More than 1,200 new wind turbines will be dotted throughout Britain’s countryside over the next year.
There are 763 onshore wind turbines due to be erected this year, adding to the 4,366 currently in operation.
A further 7,843 wind turbines have been approved but are yet to be built, taking the total slated for construction the UK over 10,000.
Wind power now provides 10 per cent of the country’s electricity needs when the wind is blowing, or 8.2GW of power- enough to power 4.5 million homes for a year.
Last year, despite some deriding them as blights on the landscape, the number of wind farms approved by local councils went up for the first time in five years.
The surge has been attributed to a cut in subsidies due this year and an apparent relaxing of the planning rules.
Last year the approval rate for wind farms went up by 50 per cent, according to Renewable UK, who said: “This welcome trend is coupled with continued strong support for wind energy, with two thirds of the population in favour of continued development of wind energy.
“What is more, this support rises in rural areas.”
But Dr John Constable, director of Renewable Energy Foundation, a UK charity publishing data on the energy sector, said the increase owes more to the impending subsidy cut.
He said: “The UK’s wind power deployment on and offshore is way ahead of the learning curve, and needs to slow down to a rational pace to avoid insupportable burdens on the consumer and the risk of major malinvestment the unwinding of which will be painful and embarrassing.”
John Hayes, the Energy Minister, has said that the number of wind farms does not need to go beyond those planned.
The Government is committed to generating 13GW with onshore wind turbines by 2020.
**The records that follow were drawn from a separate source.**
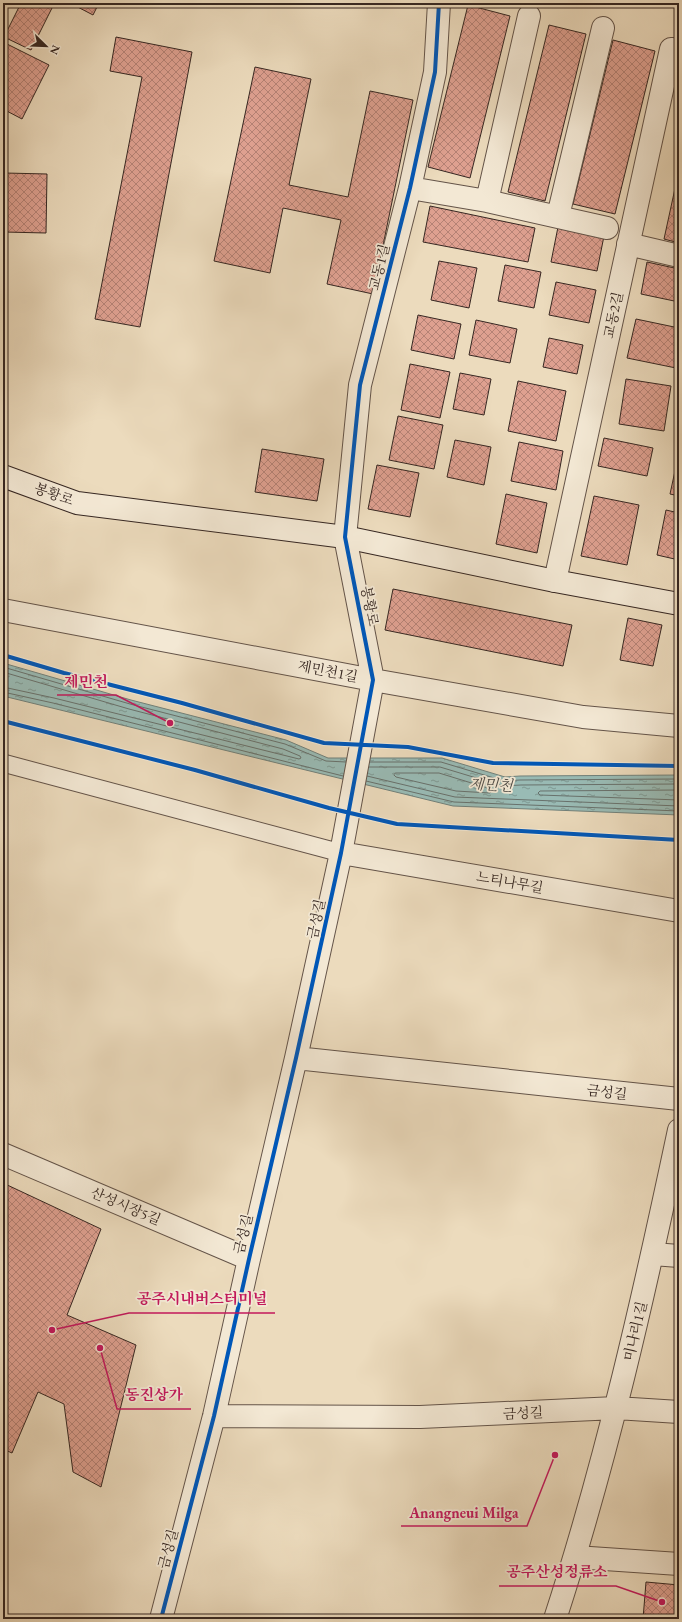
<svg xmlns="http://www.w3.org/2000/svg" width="682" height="1622" font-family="'EB Garamond','Noto Serif KR',serif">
<defs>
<pattern id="water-ripples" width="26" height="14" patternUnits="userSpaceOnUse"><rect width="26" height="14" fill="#99bbb5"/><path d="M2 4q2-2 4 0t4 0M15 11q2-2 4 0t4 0" fill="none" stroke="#7e9893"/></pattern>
<pattern id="building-cross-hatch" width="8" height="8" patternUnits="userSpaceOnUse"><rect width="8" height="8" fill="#dea090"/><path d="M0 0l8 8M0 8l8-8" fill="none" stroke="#b58275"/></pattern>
</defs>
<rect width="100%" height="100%" fill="#ecdbbd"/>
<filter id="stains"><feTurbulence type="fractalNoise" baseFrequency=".005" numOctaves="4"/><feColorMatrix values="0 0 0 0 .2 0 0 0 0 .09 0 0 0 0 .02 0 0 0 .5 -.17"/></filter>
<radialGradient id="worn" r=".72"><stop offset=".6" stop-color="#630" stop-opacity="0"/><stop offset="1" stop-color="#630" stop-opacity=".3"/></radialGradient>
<!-- water -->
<path fill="url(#water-ripples)" stroke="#71807a" d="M3 663 131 700 286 740 328 758H442L505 777 520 776 679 775V815L453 806 3 696Z"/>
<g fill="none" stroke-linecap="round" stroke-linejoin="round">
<!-- shore -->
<path stroke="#68716c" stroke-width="1" d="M3 667 130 704 285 744 326 761 346 762
M3 672 129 709 283 749 300 756 301 758 299 759 54 698 3 687
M3 692 53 703 343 776
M370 762H441L504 781 520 780 679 779
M369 767H440L503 786 521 785 679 784
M396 773H439L491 789 492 791 490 793 456 791 396 777 394 775Z
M367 776 455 797 679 806
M366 781 454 802 679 811
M679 790 540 791 538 793 540 795 679 800"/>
</g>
<!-- building -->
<path fill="url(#building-cross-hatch)" stroke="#362722" d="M21 3 54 4 31 50 4 37Z
M70 3H99L93 15Z
M468 5 510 16 470 178 428 167Z
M549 25 586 34 545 201 508 192Z
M116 37 192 52 140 327 95 319 142 77 110 71Z
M613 40 655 51 615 214 573 204Z
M7 44 49 65 22 119 3 109V53Z
M255 67 311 79 289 185 348 197 370 91 413 100 373 294 327 284 341 220 283 208 270 273 214 261Z
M679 170V243L664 239Z
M5 173 47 174 46 233 4 232Z
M430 206 535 228 528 262 423 242Z
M558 227 604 236 597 271 551 262Z
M439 261 477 268 469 308 431 300Z
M647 262 679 269V302L641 294Z
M505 265 541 272 534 308 498 301Z
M556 282 596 290 589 323 549 315Z
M418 315 461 324 454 359 411 350Z
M636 319 679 328V354L676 368 627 358Z
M476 320 517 329 510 363 469 355Z
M549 338 583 345 577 374 543 367Z
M410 364 450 372 440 418 401 410Z
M460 373 491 379 484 415 453 409Z
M626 379 671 386 664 431 619 424Z
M518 381 566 391 556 441 508 431Z
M398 416 443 425 434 469 389 460Z
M604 438 653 448 647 476 598 466Z
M455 440 491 447 484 485 447 477Z
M519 442 563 451 556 490 511 481Z
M262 449 324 459 317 501 255 492Z
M678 457H679V496L670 494Z
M377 465 419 473 410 517 368 509Z
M506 494 547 503 537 553 496 544Z
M594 496 639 505 627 565 581 556Z
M666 510 679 513V560L657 555Z
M393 589 572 625 563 666 385 630Z
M628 618 662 625 653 666 620 660Z
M3 1183 101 1229 67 1315 136 1345 101 1487 73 1472 64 1404 38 1392 12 1453 3 1449Z
M646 1582 679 1585V1619H643Z"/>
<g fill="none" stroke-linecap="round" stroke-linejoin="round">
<defs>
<path id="service" d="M3 763 341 853"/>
<path id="minor" d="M410 188 487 201 607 228
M487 201 529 16
M558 216 603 28
M628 244 679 256
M555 581 671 49 679 50
M3 610 373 680 583 717 679 726
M341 853 679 911
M296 1058 679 1099
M3 1154 249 1259
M653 1254 679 1256
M214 1416 420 1417 616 1408 679 1412
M575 1557 679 1564
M161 1619 214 1416 249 1259 296 1058 341 853 373 680 345 537 360 385 410 188 435 72 439 3
M555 1619C607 1459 644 1295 679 1130"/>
<path id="secondary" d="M3 476 77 503 345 537 555 581 679 604"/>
</defs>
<!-- service casing -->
<use href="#service" stroke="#645449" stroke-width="19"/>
<!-- minor casing -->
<use href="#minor" stroke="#645449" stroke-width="24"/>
<!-- secondary casing -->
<use href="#secondary" stroke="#362722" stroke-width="24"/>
<!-- service -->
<use href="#service" stroke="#f3e8d4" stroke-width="17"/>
<!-- minor -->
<use href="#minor" stroke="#f3e8d4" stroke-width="22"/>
<!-- secondary -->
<use href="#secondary" stroke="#f3e8d4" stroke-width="22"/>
<defs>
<path id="cycleway" d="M3 655 64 673 182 703 324 743 408 747 493 763 679 766
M3 721 195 770 329 808 397 824 679 840
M161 1619 214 1416 249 1259 296 1058 341 853 373 680 345 537 360 385 410 188 435 72 439 3"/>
</defs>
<!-- cycleway casing -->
<use href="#cycleway" stroke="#f3e8d4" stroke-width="6"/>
<!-- cycleway -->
<use href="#cycleway" stroke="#0057b8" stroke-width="4"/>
</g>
<g text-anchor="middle" stroke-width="3.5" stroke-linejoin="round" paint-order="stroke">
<!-- street labels -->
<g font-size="14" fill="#362722" stroke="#f3e8d4">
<text transform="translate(379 267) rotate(-76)" y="5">교동1길</text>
<text transform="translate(613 315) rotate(-78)" y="5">교동2길</text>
<text transform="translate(54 494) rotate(19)" y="5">봉황로</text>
<text transform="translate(370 606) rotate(79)" y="5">봉황로</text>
<text transform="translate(328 671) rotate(11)" y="5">제민천1길</text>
<text transform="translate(510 882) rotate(10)" y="5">느티나무길</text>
<text transform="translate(316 919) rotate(-78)" y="5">금성길</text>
<text transform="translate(607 1092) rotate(6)" y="5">금성길</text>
<text transform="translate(126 1206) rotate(23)" y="5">산성시장5길</text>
<text transform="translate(243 1234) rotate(-77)" y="5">금성길</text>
<text transform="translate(635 1331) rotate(-77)" y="5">미나리1길</text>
<text transform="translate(523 1413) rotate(-3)" y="5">금성길</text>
<text transform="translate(168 1549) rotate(-75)" y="5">금성길</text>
</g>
<!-- water labels -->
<g font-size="15" font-style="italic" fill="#4f4c47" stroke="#f3e8d4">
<text transform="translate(491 785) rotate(3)" y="5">제민천</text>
</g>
</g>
<!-- callouts -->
<path fill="none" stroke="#c2185b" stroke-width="1.5" d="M170 723L116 695H57M52 1330L129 1313H275M100 1348L117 1409H191M555 1455L527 1526H401M662 1602L616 1586H499"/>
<g fill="#c2185b" stroke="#f3e8d4" stroke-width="1.5">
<circle cx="170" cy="723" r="4"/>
<circle cx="52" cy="1330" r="4"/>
<circle cx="100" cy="1348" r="4"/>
<circle cx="555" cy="1455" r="4"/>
<circle cx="662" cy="1602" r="4"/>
</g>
<g font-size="15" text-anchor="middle" font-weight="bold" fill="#c2185b" stroke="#f3e8d4" stroke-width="3.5" stroke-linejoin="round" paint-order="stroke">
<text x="86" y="687">제민천</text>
<text x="202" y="1304">공주시내버스터미널</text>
<text x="154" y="1400">동진상가</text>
<text x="464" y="1518">Anangneui Milga</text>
<text x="557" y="1577">공주산성정류소</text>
</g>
<!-- margin -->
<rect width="682" height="1622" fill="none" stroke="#ecdbbd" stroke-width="16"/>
<rect x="4" y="4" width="674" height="1614" fill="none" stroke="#362722" stroke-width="2"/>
<rect x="8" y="8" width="666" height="1606" fill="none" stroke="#362722"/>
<!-- north arrow -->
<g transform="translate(46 46) rotate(113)" stroke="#f3e8d4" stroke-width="3" paint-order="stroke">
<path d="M0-3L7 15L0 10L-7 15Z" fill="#362722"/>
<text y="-6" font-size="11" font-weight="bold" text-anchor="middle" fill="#362722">N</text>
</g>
<rect width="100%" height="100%" filter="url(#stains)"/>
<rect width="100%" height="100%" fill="url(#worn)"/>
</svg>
RenewableUK has welcomed new figures showing that the UK is moving up the European league table in terms of wind energy capacity, as well as holding its own near the top spot in terms of new capacity installed in 2012.
The European Wind Energy Association (EWEA) has released new statistics showing that the UK now has 8.4 gigawatts of wind energy installed, overtaking Italy and France. In 2011, the UK was fifth in the league table, with less capacity installed than France or Italy, but we have now moved up to third in Europe. Germany is at the top with 31.3GW and Spain is second with 22.8GW.
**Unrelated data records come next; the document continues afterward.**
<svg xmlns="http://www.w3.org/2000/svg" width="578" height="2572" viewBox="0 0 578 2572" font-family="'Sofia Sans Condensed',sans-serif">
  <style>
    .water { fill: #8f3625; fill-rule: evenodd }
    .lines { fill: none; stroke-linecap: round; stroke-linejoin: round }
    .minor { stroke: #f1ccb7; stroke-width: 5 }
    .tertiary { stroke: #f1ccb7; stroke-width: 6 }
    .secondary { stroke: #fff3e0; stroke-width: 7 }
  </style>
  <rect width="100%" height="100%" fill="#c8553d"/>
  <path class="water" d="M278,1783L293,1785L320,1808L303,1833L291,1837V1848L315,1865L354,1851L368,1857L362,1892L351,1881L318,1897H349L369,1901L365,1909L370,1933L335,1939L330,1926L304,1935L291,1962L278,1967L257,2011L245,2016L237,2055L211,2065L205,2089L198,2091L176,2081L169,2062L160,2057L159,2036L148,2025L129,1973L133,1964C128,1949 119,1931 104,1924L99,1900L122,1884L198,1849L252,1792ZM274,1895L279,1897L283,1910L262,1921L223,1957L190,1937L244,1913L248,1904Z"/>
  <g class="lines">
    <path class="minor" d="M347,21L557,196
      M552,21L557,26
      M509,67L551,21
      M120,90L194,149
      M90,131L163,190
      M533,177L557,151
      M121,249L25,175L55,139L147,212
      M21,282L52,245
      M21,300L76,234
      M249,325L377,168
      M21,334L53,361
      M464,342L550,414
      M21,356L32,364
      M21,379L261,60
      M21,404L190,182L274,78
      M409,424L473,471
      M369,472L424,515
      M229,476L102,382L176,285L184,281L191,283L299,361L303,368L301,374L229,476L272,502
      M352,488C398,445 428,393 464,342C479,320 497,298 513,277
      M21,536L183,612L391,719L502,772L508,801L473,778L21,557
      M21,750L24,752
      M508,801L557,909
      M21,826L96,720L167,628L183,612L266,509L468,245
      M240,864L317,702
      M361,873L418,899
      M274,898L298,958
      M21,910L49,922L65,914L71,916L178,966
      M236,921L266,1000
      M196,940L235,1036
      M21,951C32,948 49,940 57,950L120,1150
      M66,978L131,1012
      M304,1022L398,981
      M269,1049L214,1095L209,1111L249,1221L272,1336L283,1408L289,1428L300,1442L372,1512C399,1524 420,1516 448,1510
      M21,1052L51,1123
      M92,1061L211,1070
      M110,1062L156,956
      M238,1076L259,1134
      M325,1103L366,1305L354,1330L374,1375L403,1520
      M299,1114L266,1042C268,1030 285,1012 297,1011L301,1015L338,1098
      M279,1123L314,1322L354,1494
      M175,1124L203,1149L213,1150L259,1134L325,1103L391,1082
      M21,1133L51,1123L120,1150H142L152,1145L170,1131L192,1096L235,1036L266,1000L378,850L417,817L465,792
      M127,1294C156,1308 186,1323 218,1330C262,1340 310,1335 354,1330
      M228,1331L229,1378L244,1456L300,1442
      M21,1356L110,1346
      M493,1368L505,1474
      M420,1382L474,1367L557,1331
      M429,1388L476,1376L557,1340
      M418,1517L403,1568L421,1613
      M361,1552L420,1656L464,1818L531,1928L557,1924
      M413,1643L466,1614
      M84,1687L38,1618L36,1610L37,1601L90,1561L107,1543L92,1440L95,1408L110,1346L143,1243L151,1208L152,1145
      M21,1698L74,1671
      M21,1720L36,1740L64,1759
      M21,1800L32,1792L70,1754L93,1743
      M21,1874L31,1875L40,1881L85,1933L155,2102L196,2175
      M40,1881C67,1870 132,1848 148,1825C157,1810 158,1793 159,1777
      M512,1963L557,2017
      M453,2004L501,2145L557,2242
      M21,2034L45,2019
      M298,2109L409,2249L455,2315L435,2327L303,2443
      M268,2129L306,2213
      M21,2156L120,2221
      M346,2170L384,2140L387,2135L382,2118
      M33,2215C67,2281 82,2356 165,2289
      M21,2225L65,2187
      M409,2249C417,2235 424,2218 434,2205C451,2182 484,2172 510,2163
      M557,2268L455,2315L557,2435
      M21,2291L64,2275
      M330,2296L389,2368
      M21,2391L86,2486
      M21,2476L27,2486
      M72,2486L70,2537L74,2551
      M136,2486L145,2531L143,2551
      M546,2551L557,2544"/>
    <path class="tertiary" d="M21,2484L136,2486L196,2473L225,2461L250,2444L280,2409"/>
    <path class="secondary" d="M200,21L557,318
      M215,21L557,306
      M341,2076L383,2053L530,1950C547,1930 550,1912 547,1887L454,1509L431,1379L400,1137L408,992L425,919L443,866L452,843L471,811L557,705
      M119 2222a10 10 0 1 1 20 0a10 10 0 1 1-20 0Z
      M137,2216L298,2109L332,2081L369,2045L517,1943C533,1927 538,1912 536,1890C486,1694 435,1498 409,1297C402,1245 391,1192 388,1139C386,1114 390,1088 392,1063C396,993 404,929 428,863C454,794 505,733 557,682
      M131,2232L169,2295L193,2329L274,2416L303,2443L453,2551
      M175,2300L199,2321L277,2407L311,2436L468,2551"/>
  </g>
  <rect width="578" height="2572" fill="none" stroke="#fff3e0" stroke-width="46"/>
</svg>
According to EWEA, the UK installed 1.9 GW in 2012 – 16% of all new wind capacity in Europe. This puts the UK 2nd in terms of new deployment last year. Only Germany installed more in 2012 (2.4GW – 21% of new capacity).
EWEA highlighted the fact that renewable energy represented 69% of all new power capacity in Europe in 2012, while coal, oil and nuclear capacity continued to decline due to decommissioning.
RenewableUK Deputy Chief Executive Maf Smith said:
“The UK’s strong performance in the European league table reflects the growing importance of the British wind industry as a leading player. This proves the increasing significance of wind energy to the UK’s economy despite tough global economic conditions.
“The Government is calling for the UK to quadruple the amount of wind installed between now and 2020. The industry can achieve 31 gigawatts onshore and offshore by the end of the decade, but only with clear cross-party political support.
“We can attract billions of pounds worth of investment to the UK and create tens of thousands of jobs, but only if the signals from Westminster are right. The proof of this will be in the Energy Bill, which is due to become law by the end of the year. So the decisions taken by Government over next few months are absolutely crucial for the UK’s wind industry”.